Of course, countless hours indoors have caused many of us to experience a little slip in our wellbeing (thanks COVID). Dr Adrian James, the president of the Royal College of Psychiatrists has even gone so far as to call 2020 the worst year for mental health since World War Two. He spoke to The Guardian:
It is probably the biggest hit to mental health since the Second World War. It doesn’t stop when the virus is under control and there are few people in hospital. You’ve got to fund the long-term consequences.
Not only have people all over the world experienced less time socialising and exercising and more time enclosed in their four walls but masses of people have also experienced both job losses and losses of their loved ones.
Mental health charity Mind confirmed around Christmas that there was indeed a ‘mental health emergency’, adding that ‘2020 has been a year of anxiety and uncertainty and more people need us than ever before’

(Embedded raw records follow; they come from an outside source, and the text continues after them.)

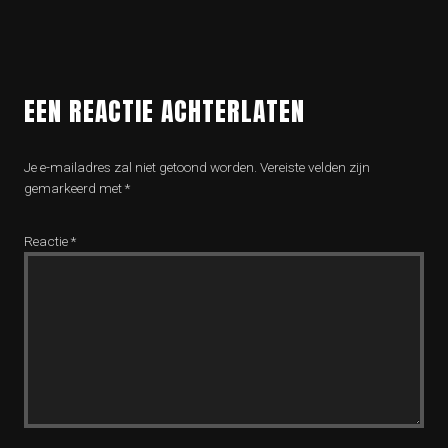
EEN REACTIE ACHTERLATEN
Je e-mailadres zal niet getoond worden.
Vereiste velden zijn
gemarkeerd met
*
Reactie
*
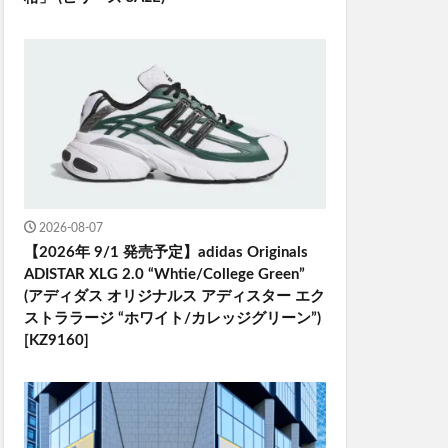
2026-08-07
【2026年 9/1 発売予定】adidas Originals
ADISTAR XLG 2.0 “Whtie/College Green”
(アディダス オリジナルス アディスター エク
ストララージ “ホワイト/カレッジグリーン”)
[KZ9160]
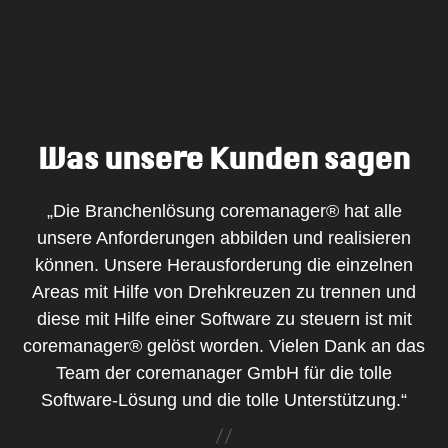
Was unsere Kunden sagen
„Die Branchenlösung coremanager® hat alle
unsere Anforderungen abbilden und realisieren
können. Unsere Herausforderung die einzelnen
Areas mit Hilfe von Drehkreuzen zu trennen und
diese mit Hilfe einer Software zu steuern ist mit
coremanager® gelöst worden. Vielen Dank an das
Team der coremanager GmbH für die tolle
Software-Lösung und die tolle Unterstützung.“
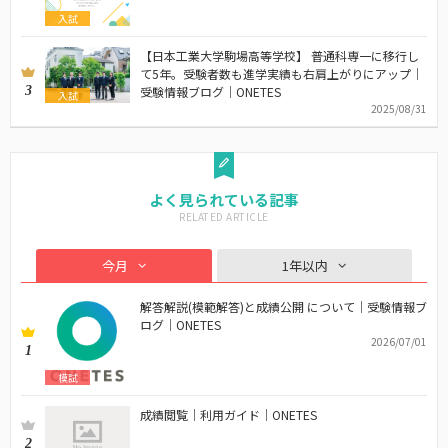
入試
【日本工業大学駒場高等学校】 普通科専一に移行し
て5年。受験者数も進学実績も右肩上がりにアップ｜
3
受験情報ブログ｜ONETES
入試
2025/08/31
よく見られている記事
今月
1年以内
解答解説(模範解答)と成績公開 について｜受験情報ブ
ログ｜ONETES
2026/07/01
1
模試
成績閲覧｜利用ガイド｜ONETES
2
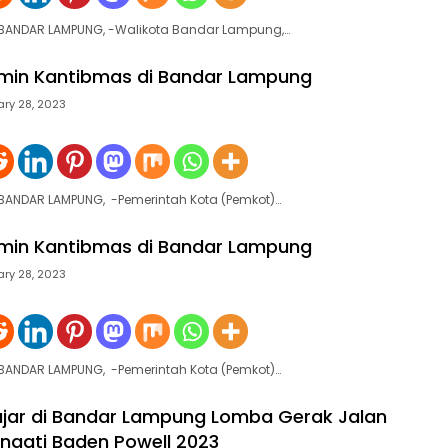
e BANDAR LAMPUNG, -Walikota Bandar Lampung,…
min Kantibmas di Bandar Lampung
ary 28, 2023
 BANDAR LAMPUNG, -Pemerintah Kota (Pemkot)…
min Kantibmas di Bandar Lampung
ary 28, 2023
 BANDAR LAMPUNG, -Pemerintah Kota (Pemkot)…
ajar di Bandar Lampung Lomba Gerak Jalan
ingati Baden Powell 2023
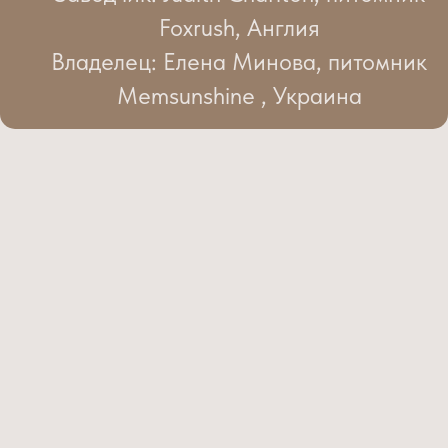
Foxrush, Англия
Владелец: Елена Минова, питомник
Memsunshine , Украина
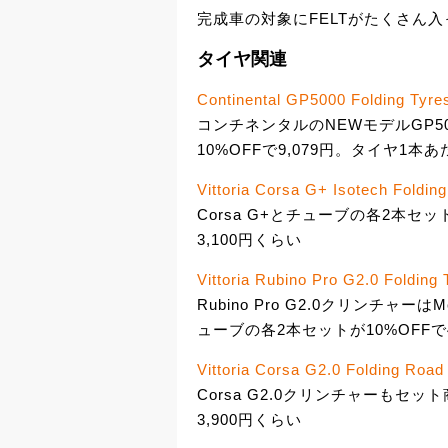
完成車の対象にFELTがたくさん
タイヤ関連
Continental GP5000 Folding Tyres
コンチネンタルのNEWモデルGP5
10%OFFで9,079円。タイヤ1本
Vittoria Corsa G+ Isotech Folding
Corsa G+とチューブの各2本セッ
3,100円くらい
Vittoria Rubino Pro G2.0 Folding 
Rubino Pro G2.0クリンチャ
ューブの各2本セットが10%OFFで
Vittoria Corsa G2.0 Folding Road 
Corsa G2.0クリンチャーもセッ
3,900円くらい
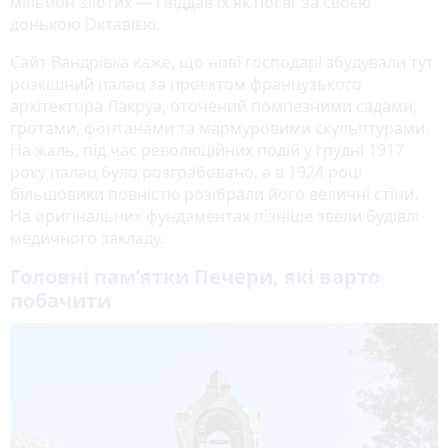
мільйон злотих — і віддав їх як посаг за своєю
донькою Октавією.
Сайт Вандрівка
каже
, що нові господарі збудували тут
розкішний палац за проєктом французького
архітектора Лакруа, оточений помпезними садами,
гротами, фонтанами та мармуровими скульптурами.
На жаль, під час революційних подій у грудні 1917
року палац було розграбовано, а в 1924 році
більшовики повністю розібрали його величні стіни.
На оригінальних фундаментах пізніше звели будівлі
медичного закладу.
Головні пам’ятки Печери, які варто
побачити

According to Mind, from March until July there was a 15% increase in urgent referrals for mental health. July alone experienced 2,276 more referrals than July 2019.
And, Centre for Mental Health has also confirmed that 8.5 million adults and 1.5 million children would have experienced adverse mental effects due to the pandemic.
Joe Rafferty, chairman of the Zero Suicide Alliance (ZSA) and chief executive at Mersey Care NHS Foundation Trust claims that they’re getting busier and busier every week. He spoke to the Metro stating:
Often, we don’t have any beds and we’re having to work really hard to make sure we’re able to discharge patients in order to bring other ones in. That’s a very big challenge.
How can we keep on top of our mental health?
For many of us, there are a few tricks we can use to ensure we are keeping up with our mental needs.
Try taking some quiet time during the day to meditate. The simple act of breathing in and out and clearing our minds can help to lower levels ofstress and anxiety as well as increase our ability to concentrate.
Staying in touch with your friends and family can also be a big player in our mental health. Remember you can always visit those in your bubble. And, if not keeping in touch with loved ones virtually can increase feelings of well being, decrease feelings of depression, as well as help cultivate a positive mood.
Keeping a daily routine will also help to regulate your mental health. Try going to sleep and waking up at a similar time every day as well as eating your meals at a similar time. It is also a good idea to make sure you keep up with personal hygiene and take regular breaks away from your screen. Ensure that exercise is also part of your routine, even if it’s just a few minutes. And most importantly, make sure you take a little time for the things you love.
It also helps to be kind to yourself. We are not all going to be feeling at our peak everyday and it’s more than normal to be feeling a little down or unproductive. It’s better to just accept that some days are better than others and not be too hard on yourself.
Of course, the most important tip is to seek help when you need it. Whether that is the help of a crisis line or a medical professional, it’s never a bad thing to look after your own mental health.
If you do feel you need professional help then reaching out to your local health provider is a great place to start. Otherwise, you can try hotlines such as Samaritans who are available at 116 123 day or night. Or, check out the NHS’s list of helplines to find one that better suits your needs.